:: Your objective ::
If a record contains a picture, leave the picture out and reproduce everything else exactly.

:: Data shown ::
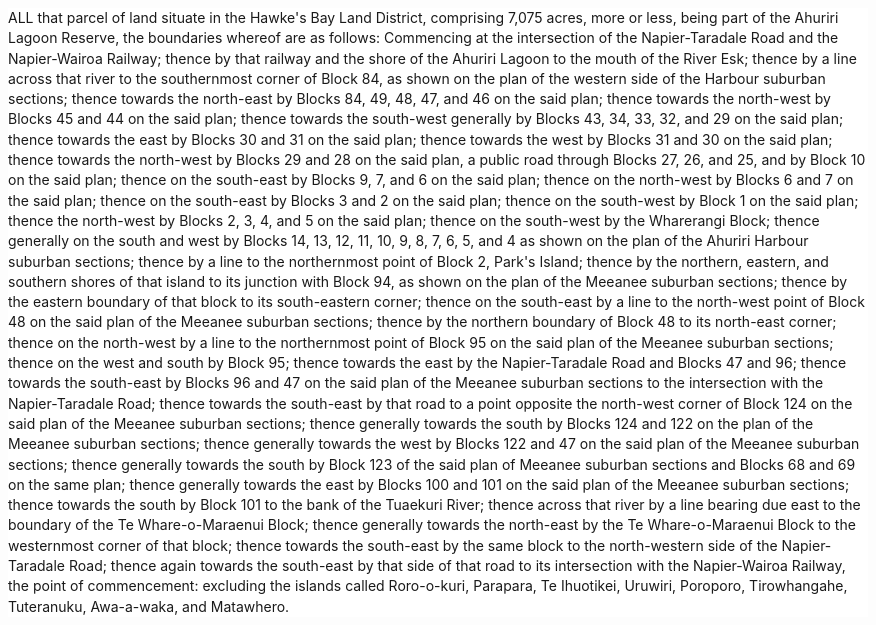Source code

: ALL that parcel of land situate in the Hawke's Bay Land District, comprising 7,075 acres, more or less, being part of the Ahuriri Lagoon Reserve, the boundaries whereof are as follows: Commencing at the intersection of the Napier-Taradale Road and the Napier-Wairoa Railway; thence by that railway and the shore of the Ahuriri Lagoon to the mouth of the River Esk; thence by a line across that river to the southernmost corner of Block 84, as shown on the plan of the western side of the Harbour suburban sections; thence towards the north-east by Blocks 84, 49, 48, 47, and 46 on the said plan; thence towards the north-west by Blocks 45 and 44 on the said plan; thence towards the south-west generally by Blocks 43, 34, 33, 32, and 29 on the said plan; thence towards the east by Blocks 30 and 31 on the said plan; thence towards the west by Blocks 31 and 30 on the said plan; thence towards the north-west by Blocks 29 and 28 on the said plan, a public road through Blocks 27, 26, and 25, and by Block 10 on the said plan; thence on the south-east by Blocks 9, 7, and 6 on the said plan; thence on the north-west by Blocks 6 and 7 on the said plan; thence on the south-east by Blocks 3 and 2 on the said plan; thence on the south-west by Block 1 on the said plan; thence the north-west by Blocks 2, 3, 4, and 5 on the said plan; thence on the south-west by the Wharerangi Block; thence generally on the south and west by Blocks 14, 13, 12, 11, 10, 9, 8, 7, 6, 5, and 4 as shown on the plan of the Ahuriri Harbour suburban sections; thence by a line to the northernmost point of Block 2, Park's Island; thence by the northern, eastern, and southern shores of that island to its junction with Block 94, as shown on the plan of the Meeanee suburban sections; thence by the eastern boundary of that block to its south-eastern corner; thence on the south-east by a line to the north-west point of Block 48 on the said plan of the Meeanee suburban sections; thence by the northern boundary of Block 48 to its north-east corner; thence on the north-west by a line to the northernmost point of Block 95 on the said plan of the Meeanee suburban sections; thence on the west and south by Block 95; thence towards the east by the Napier-Taradale Road and Blocks 47 and 96; thence towards the south-east by Blocks 96 and 47 on the said plan of the Meeanee suburban sections to the intersection with the Napier-Taradale Road; thence towards the south-east by that road to a point opposite the north-west corner of Block 124 on the said plan of the Meeanee suburban sections; thence generally towards the south by Blocks 124 and 122 on the plan of the Meeanee suburban sections; thence generally towards the west by Blocks 122 and 47 on the said plan of the Meeanee suburban sections; thence generally towards the south by Block 123 of the said plan of Meeanee suburban sections and Blocks 68 and 69 on the same plan; thence generally towards the east by Blocks 100 and 101 on the said plan of the Meeanee suburban sections; thence towards the south by Block 101 to the bank of the Tuaekuri River; thence across that river by a line bearing due east to the boundary of the Te Whare-o-Maraenui Block; thence generally towards the north-east by the Te Whare-o-Maraenui Block to the westernmost corner of that block; thence towards the south-east by the same block to the north-western side of the Napier-Taradale Road; thence again towards the south-east by that side of that road to its intersection with the Napier-Wairoa Railway, the point of commencement: excluding the islands called Roro-o-kuri, Parapara, Te Ihuotikei, Uruwiri, Poroporo, Tirowhangahe, Tuteranuku, Awa-a-waka, and Matawhero.

[0]: http://www.legislation.govt.nz/act/local/1932/0007/latest/whole.html#DLM48555
[1]: http://www.legislation.govt.nz/act/local/1932/0007/latest/whole.html#DLM48556
[2]: http://www.legislation.govt.nz/act/local/1932/0007/latest/whole.html#DLM48559
[3]: http://www.legislation.govt.nz/act/local/1932/0007/latest/whole.html#DLM48560
[4]: http://www.legislation.govt.nz/act/local/1932/0007/latest/whole.html#DLM48563
[5]: http://www.legislation.govt.nz/act/local/1932/0007/latest/whole.html#DLM48571
[6]: http://www.legislation.govt.nz/act/local/1932/0007/latest/whole.html#DLM48573
[7]: http://www.legislation.govt.nz/act/local/1932/0007/latest/whole.html#DLM48576
[8]: http://www.legislation.govt.nz/act/local/1932/0007/latest/whole.html#DLM48579
[9]: http://www.legislation.govt.nz/act/local/1932/0007/latest/whole.html#DLM48581
[10]: http://www.legislation.govt.nz/act/local/1932/0007/latest/whole.html#DLM48582
[11]: http://www.legislation.govt.nz/act/local/1932/0007/latest/link.aspx?id=DLM20301
[12]: http://www.legislation.govt.nz/act/local/1932/0007/latest/link.aspx?id=DLM20343
[13]: http://www.legislation.govt.nz/act/local/1932/0007/latest/link.aspx?id=DLM38746
[14]: http://www.legislation.govt.nz/act/local/1932/0007/latest/link.aspx?id=DLM394841
[15]: http://www.legislation.govt.nz/act/local/1932/0007/latest/link.aspx?id=DLM395424
[16]: http://www.legislation.govt.nz/act/local/1932/0007/latest/link.aspx?id=DLM45426
[17]: http://www.legislation.govt.nz/act/local/1932/0007/latest/link.aspx?id=DLM48604
[18]: http://www.legislation.govt.nz/act/local/1932/0007/latest/link.aspx?id=DLM245856
[19]: http://www.legislation.govt.nz/act/local/1932/0007/latest/link.aspx?id=DLM35049
[20]: http://www.legislation.govt.nz/act/local/1932/0007/latest/link.aspx?id=DLM38774
[21]: http://www.legislation.govt.nz/act/local/1932/0007/latest/link.aspx?id=DLM351265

:: Result of this exercise ::
Source code

: ALL that parcel of land situate in the Hawke's Bay Land District, comprising 7,075 acres, more or less, being part of the Ahuriri Lagoon Reserve, the boundaries whereof are as follows: Commencing at the intersection of the Napier-Taradale Road and the Napier-Wairoa Railway; thence by that railway and the shore of the Ahuriri Lagoon to the mouth of the River Esk; thence by a line across that river to the southernmost corner of Block 84, as shown on the plan of the western side of the Harbour suburban sections; thence towards the north-east by Blocks 84, 49, 48, 47, and 46 on the said plan; thence towards the north-west by Blocks 45 and 44 on the said plan; thence towards the south-west generally by Blocks 43, 34, 33, 32, and 29 on the said plan; thence towards the east by Blocks 30 and 31 on the said plan; thence towards the west by Blocks 31 and 30 on the said plan; thence towards the north-west by Blocks 29 and 28 on the said plan, a public road through Blocks 27, 26, and 25, and by Block 10 on the said plan; thence on the south-east by Blocks 9, 7, and 6 on the said plan; thence on the north-west by Blocks 6 and 7 on the said plan; thence on the south-east by Blocks 3 and 2 on the said plan; thence on the south-west by Block 1 on the said plan; thence the north-west by Blocks 2, 3, 4, and 5 on the said plan; thence on the south-west by the Wharerangi Block; thence generally on the south and west by Blocks 14, 13, 12, 11, 10, 9, 8, 7, 6, 5, and 4 as shown on the plan of the Ahuriri Harbour suburban sections; thence by a line to the northernmost point of Block 2, Park's Island; thence by the northern, eastern, and southern shores of that island to its junction with Block 94, as shown on the plan of the Meeanee suburban sections; thence by the eastern boundary of that block to its south-eastern corner; thence on the south-east by a line to the north-west point of Block 48 on the said plan of the Meeanee suburban sections; thence by the northern boundary of Block 48 to its north-east corner; thence on the north-west by a line to the northernmost point of Block 95 on the said plan of the Meeanee suburban sections; thence on the west and south by Block 95; thence towards the east by the Napier-Taradale Road and Blocks 47 and 96; thence towards the south-east by Blocks 96 and 47 on the said plan of the Meeanee suburban sections to the intersection with the Napier-Taradale Road; thence towards the south-east by that road to a point opposite the north-west corner of Block 124 on the said plan of the Meeanee suburban sections; thence generally towards the south by Blocks 124 and 122 on the plan of the Meeanee suburban sections; thence generally towards the west by Blocks 122 and 47 on the said plan of the Meeanee suburban sections; thence generally towards the south by Block 123 of the said plan of Meeanee suburban sections and Blocks 68 and 69 on the same plan; thence generally towards the east by Blocks 100 and 101 on the said plan of the Meeanee suburban sections; thence towards the south by Block 101 to the bank of the Tuaekuri River; thence across that river by a line bearing due east to the boundary of the Te Whare-o-Maraenui Block; thence generally towards the north-east by the Te Whare-o-Maraenui Block to the westernmost corner of that block; thence towards the south-east by the same block to the north-western side of the Napier-Taradale Road; thence again towards the south-east by that side of that road to its intersection with the Napier-Wairoa Railway, the point of commencement: excluding the islands called Roro-o-kuri, Parapara, Te Ihuotikei, Uruwiri, Poroporo, Tirowhangahe, Tuteranuku, Awa-a-waka, and Matawhero.

[0]: http://www.legislation.govt.nz/act/local/1932/0007/latest/whole.html#DLM48555
[1]: http://www.legislation.govt.nz/act/local/1932/0007/latest/whole.html#DLM48556
[2]: http://www.legislation.govt.nz/act/local/1932/0007/latest/whole.html#DLM48559
[3]: http://www.legislation.govt.nz/act/local/1932/0007/latest/whole.html#DLM48560
[4]: http://www.legislation.govt.nz/act/local/1932/0007/latest/whole.html#DLM48563
[5]: http://www.legislation.govt.nz/act/local/1932/0007/latest/whole.html#DLM48571
[6]: http://www.legislation.govt.nz/act/local/1932/0007/latest/whole.html#DLM48573
[7]: http://www.legislation.govt.nz/act/local/1932/0007/latest/whole.html#DLM48576
[8]: http://www.legislation.govt.nz/act/local/1932/0007/latest/whole.html#DLM48579
[9]: http://www.legislation.govt.nz/act/local/1932/0007/latest/whole.html#DLM48581
[10]: http://www.legislation.govt.nz/act/local/1932/0007/latest/whole.html#DLM48582
[11]: http://www.legislation.govt.nz/act/local/1932/0007/latest/link.aspx?id=DLM20301
[12]: http://www.legislation.govt.nz/act/local/1932/0007/latest/link.aspx?id=DLM20343
[13]: http://www.legislation.govt.nz/act/local/1932/0007/latest/link.aspx?id=DLM38746
[14]: http://www.legislation.govt.nz/act/local/1932/0007/latest/link.aspx?id=DLM394841
[15]: http://www.legislation.govt.nz/act/local/1932/0007/latest/link.aspx?id=DLM395424
[16]: http://www.legislation.govt.nz/act/local/1932/0007/latest/link.aspx?id=DLM45426
[17]: http://www.legislation.govt.nz/act/local/1932/0007/latest/link.aspx?id=DLM48604
[18]: http://www.legislation.govt.nz/act/local/1932/0007/latest/link.aspx?id=DLM245856
[19]: http://www.legislation.govt.nz/act/local/1932/0007/latest/link.aspx?id=DLM35049
[20]: http://www.legislation.govt.nz/act/local/1932/0007/latest/link.aspx?id=DLM38774
[21]: http://www.legislation.govt.nz/act/local/1932/0007/latest/link.aspx?id=DLM351265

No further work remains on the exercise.